Of course, I say that every year, and my ruthlessness and willingness to spend hours every Saturday pulling unwanted plants lasts only until it reaches 95 degrees or I find something more fun to do.
This is why walking onions, carrots, sunflowers, borage, love-in-a-mist, salad burnet, columbine, bindweed, dandelions and lambs quarters (along with various weeds that I don’t know by name) are the happiest plants in my yard.
They’re so happy that they grow and flower all summer long, creating more seeds for the next year.
Well, the walking onions don’t exactly flower; they just sprout more little onion bulbs from their tops, fall over and plant themselves in a new place.
I started with 15 walking onion bulbs a dozen years ago. I think I have 1,500 now.
I used to let the walking onions grow because they are edible, and they are reliably easy to grow, two of the top considerations when it comes to my gardening priorities.
But then I realized they’re also inefficient onions, with an enormous green top, which is only good as a green onion in early spring, and a ridiculously small edible white part.

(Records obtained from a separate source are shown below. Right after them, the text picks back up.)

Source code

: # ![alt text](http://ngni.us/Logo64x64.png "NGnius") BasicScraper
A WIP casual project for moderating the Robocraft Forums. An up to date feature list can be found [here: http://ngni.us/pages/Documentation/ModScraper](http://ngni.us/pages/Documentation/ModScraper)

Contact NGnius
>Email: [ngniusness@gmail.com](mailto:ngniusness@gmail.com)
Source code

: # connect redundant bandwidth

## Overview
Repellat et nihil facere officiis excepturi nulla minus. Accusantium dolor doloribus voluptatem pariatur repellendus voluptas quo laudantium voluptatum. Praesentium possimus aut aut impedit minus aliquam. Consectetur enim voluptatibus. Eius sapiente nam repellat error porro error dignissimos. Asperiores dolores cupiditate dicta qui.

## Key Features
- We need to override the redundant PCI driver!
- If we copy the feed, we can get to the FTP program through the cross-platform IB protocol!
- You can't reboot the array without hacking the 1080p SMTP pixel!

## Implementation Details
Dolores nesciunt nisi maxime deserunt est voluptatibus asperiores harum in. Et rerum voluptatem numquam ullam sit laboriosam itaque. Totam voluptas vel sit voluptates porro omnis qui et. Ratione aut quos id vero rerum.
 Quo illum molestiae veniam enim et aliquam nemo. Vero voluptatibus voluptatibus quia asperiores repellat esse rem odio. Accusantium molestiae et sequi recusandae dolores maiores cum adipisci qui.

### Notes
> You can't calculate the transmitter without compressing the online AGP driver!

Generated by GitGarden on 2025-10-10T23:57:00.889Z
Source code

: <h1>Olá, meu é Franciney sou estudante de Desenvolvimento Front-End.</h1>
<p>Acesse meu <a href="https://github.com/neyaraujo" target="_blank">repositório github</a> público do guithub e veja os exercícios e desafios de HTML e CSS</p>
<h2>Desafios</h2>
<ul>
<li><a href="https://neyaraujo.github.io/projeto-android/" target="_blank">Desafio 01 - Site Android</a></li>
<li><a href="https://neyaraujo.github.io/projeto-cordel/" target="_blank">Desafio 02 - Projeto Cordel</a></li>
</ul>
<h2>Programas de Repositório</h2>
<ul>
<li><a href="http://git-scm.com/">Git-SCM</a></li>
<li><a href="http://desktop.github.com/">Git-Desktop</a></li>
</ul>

It takes a long time to clean away the dirty peels, and when you do get to the actual onion part, it has an enormous woody center later in the season. On top of that, they take over the garden.
This year, I’ve been ripping walking onions out to create space for plants that are easier to eat or admire. In spite of all my ripping, I’m pretty sure there are still 1,400 walking onions in my garden.
Because walking onions are such a poor onion choice, I also plant both red and white onions in hopes of growing one big enough to offer large onion slices on a hamburger. They’re looking pretty good so far this year, but my garden looks like an onion farm.
Scratch that. It looks like a bindweed farm where I also grow onions.
Oh, bindweed, that bane of every gardener’s existence. I pull out the bindweed, which only encourages it to send up more shoots.
I’ve bought bindweed mites from the Palisade insectary, but the insectary warns that the mites usually survive in areas where they won’t get hit with sprinklers or drip emitters.
Regular watering just washes the tiny little guys away before they can get established and do any damage to the bindweed, so I’m pretty sure I don’t have bindweed mites in my vegetable garden.
I may have them around one rose bush that struggles to survive because it doesn’t get enough water, but based on the health and productivity of the bindweed everywhere else in my yard, the mites are not migrating from that spot.
I was reading online tips for controlling bindweed and came across this gem: Pull it all up, then plow every three weeks for seven years. You read that right: Seven years.
Since pulling all the bindweed in my yard would be a full-time job and my garden is scattered in too many places that aren’t conducive to bringing a plow into the yard, I’m thinking that advice isn’t going to work for me.
I also don’t want to devote the next seven summers of my life to eradicating bindweed.
Obviously, my only choice is to co-exist with the bindweed. Maybe I can use it to strangle the walking onions.